O que não é registrado, tem registro:
Neste capítulo a autora demonstra que muitos trabalhadores, percebendo o ocorrido (apropriação por parte do discurso oficial da fala dos próprios trabalhadores), assumem a tarefa de resgatar a história não registrada. Assim, os trabalhadores, na busca de sua identidade lingüística e cultural, questionam sua condição de classe, marginalidade e exploração, vislumbrando uma sociedade onde o acesso ao saber e ao poder não lhes seja negado.
As formas de resistência, porém, são heterogêneas, vão desde o simples desejo de algo proibido às práticas efetivas de transformação. A defesa das raízes e tradições culturais são importantes indícios dessa resistência.
Segundo a autora, “... eles querem que a escrita complemente a oralidade. Sabem “do valor positivo” que os grupos dominantes conferem à escrita e, como marginalizados, não podem ficar excluídos desse processo, porque têm a clareza de que o mundo de hoje é o mundo da escrita.
Os trabalhadores sabem que se não se enquadrarem nas cartilhas do capital estarão entre outras coisas, desempregados (“se os letrados não conseguem emprego, que dirá os analfabetos”). Eles criticam a escrita escolarizada, pois acreditam que “é preciso aprender aquilo que o patrão sabe, para poder ter entendimento”.
Essas formas de resistência têm provocado em toda a sociedade manifestações pela redefinição da escola atual.
A autora trabalha utilizando o conceito foucaultiano de microfísica do poder e afirma “o poder produz um saber que tenta encobertar todos os saberes considerados inferiores e desqualificados, com o fim determinado de tornar o trabalhador, que já é produto do poder, também objeto do saber. Instaura-se a verdade absoluta – o trabalhador, nessa lógica, não produz conhecimento".
Neste sentido, resgatar esses saberes implicaria no questionamento que podem provocar rupturas na rede microfísica do poder.
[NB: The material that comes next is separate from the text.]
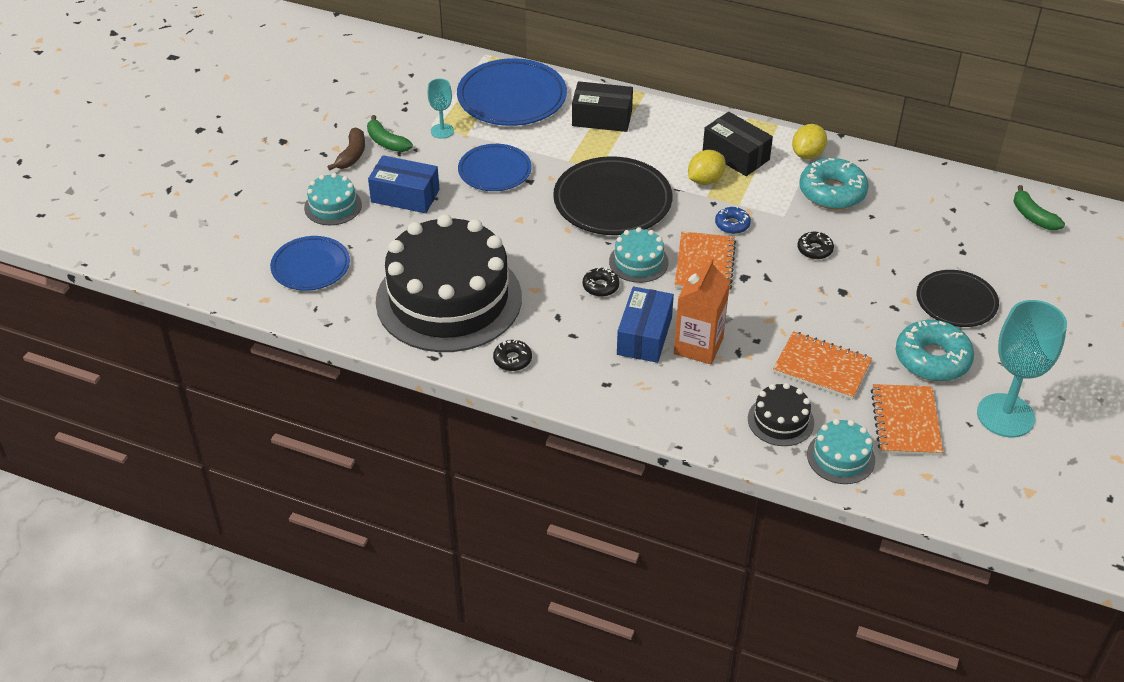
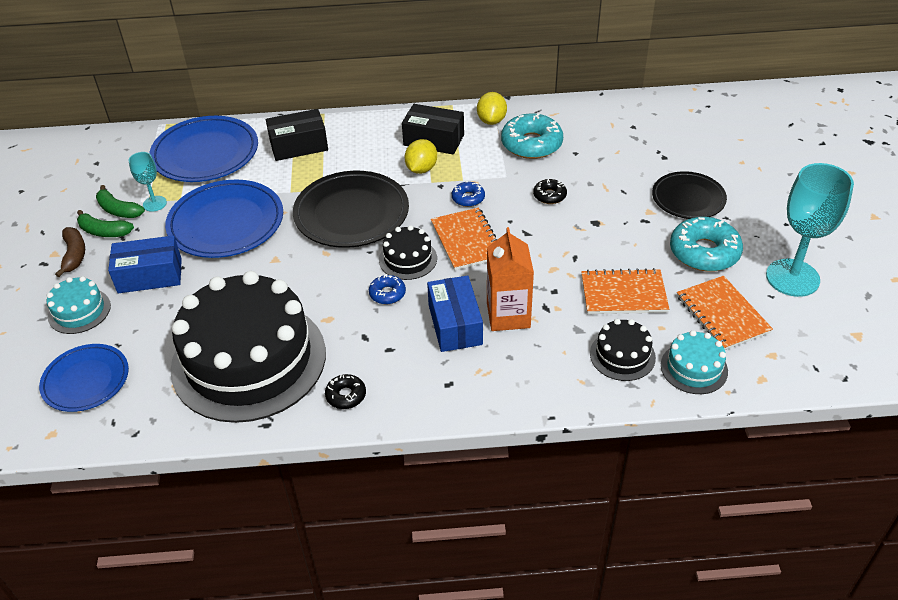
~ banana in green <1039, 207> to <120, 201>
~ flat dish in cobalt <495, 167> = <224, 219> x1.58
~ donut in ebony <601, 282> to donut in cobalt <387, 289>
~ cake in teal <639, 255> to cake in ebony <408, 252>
Assim o discurso oficial muda, acompanhando as mudanças do capital, de acordo com seus interesses. O trabalhador, segundo a autora, não tem aceitado essas mudanças tranquilamente e vem questionando/negociando a alfabetização que quer.
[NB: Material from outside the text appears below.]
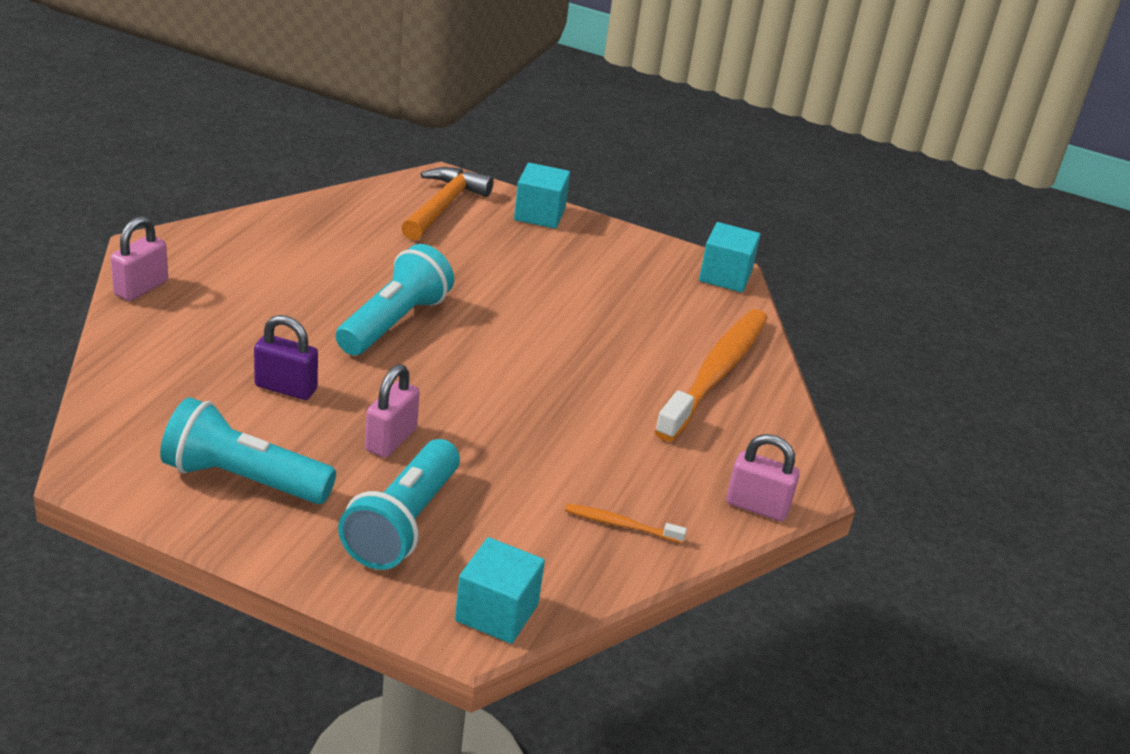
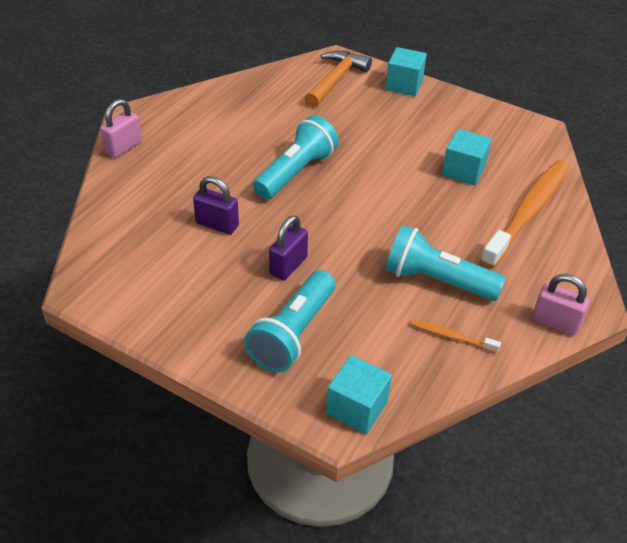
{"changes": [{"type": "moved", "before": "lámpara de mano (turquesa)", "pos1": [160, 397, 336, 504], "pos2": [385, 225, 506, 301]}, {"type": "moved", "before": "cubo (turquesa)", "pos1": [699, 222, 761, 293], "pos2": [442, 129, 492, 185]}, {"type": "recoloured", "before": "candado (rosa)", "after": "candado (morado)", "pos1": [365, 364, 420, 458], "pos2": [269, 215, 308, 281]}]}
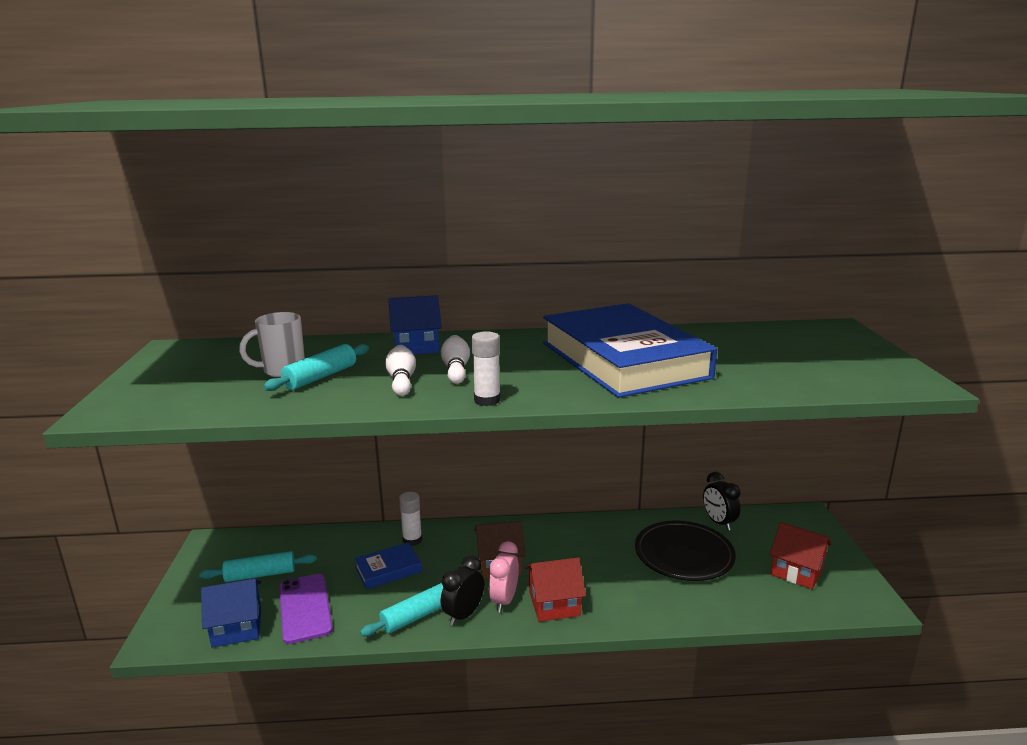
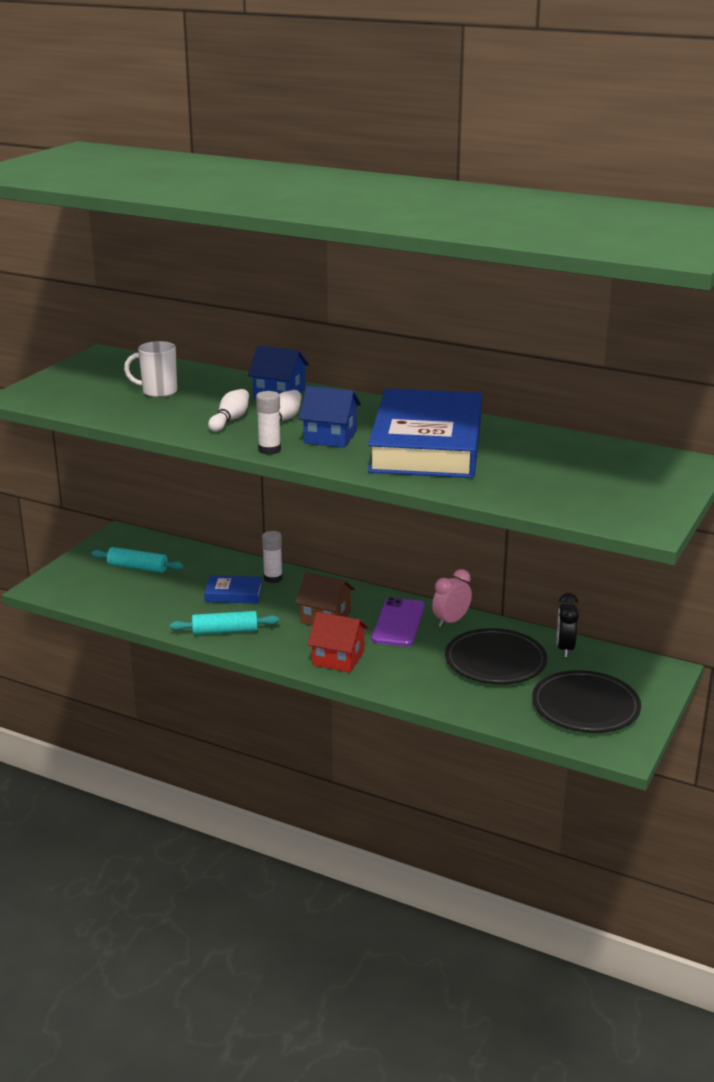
{"changes": [{"type": "removed", "before": "rodillo (turquesa)", "pos1": [263, 344, 369, 391]}, {"type": "removed", "before": "despertador (negro)", "pos1": [441, 556, 484, 626]}, {"type": "moved", "before": "casa (azul)", "pos1": [201, 579, 261, 648], "pos2": [299, 386, 361, 448]}, {"type": "moved", "before": "móvil (morado)", "pos1": [279, 574, 333, 644], "pos2": [372, 597, 425, 646]}, {"type": "moved", "before": "despertador (rosa)", "pos1": [489, 541, 519, 612], "pos2": [432, 569, 472, 628]}, {"type": "replaced", "before": "casa (rojo)", "after": "plato (negro)", "pos1": [769, 522, 832, 589], "pos2": [532, 670, 641, 733]}]}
Ter a clareza de que a alfabetização não serve apenas ao sistema produtivo, têm dado aos trabalhadores a consciência de que seus direitos têm sido negados. Nesse sentido eles pedem “leitura e escrita só não bastam...É preciso muito mais!” Eles falam da saúde, da moradia, do salário do “pesadão”, da falta de lazer".
De leitores e de escritores possíveis
Qualquer tentativa de mobilização por parte dos trabalhadores por seus direitos é neutralizada por um discurso que dissemina alienação e escamoteia as contradições do sistema capitalista. A alfabetização serve para assegurar reações passivas dos trabalhadores diante destas contradições.
Propostas alternativas são colocadas, segundo a autora, como uma ilusão, posto que, numa sociedade de classes, essas propostas significam ainda se aceitar a história oficial agora com novas técnicas e novos métodos.
Assim, para propor outra alfabetização é preciso pensar outra relação entre trabalhador – conhecimento e escola – identidade lingüística. Isso supõe uma realidade onde as relações sociais sejam mais justas e iguais e também um projeto de educação que não coloque a escola apenas como um acesso aos meios escritos.
A voz oficial desconsidera que esses trabalhadores “analfabetos” falam, ouvem, vêem, pensam e ao entrarem em contato com o mundo letrado, esse contato será mediado pelas condições socioeconômicas e culturais de seu grupo social. Portanto é “pelo caminho das interpretações recíprocas, dos significados dos conhecimentos produzidos coletivamente e pela própria vida de parcerias, conflitos e confrontos desse grupo de trabalhadores, que se poderia chegar à determinação dessa outra alfabetização”. Segundo Bakhtin, “o sentido da palavra é totalmente determinado por seu contexto e onde também há tantas significações possíveis quanto contextos possíveis”.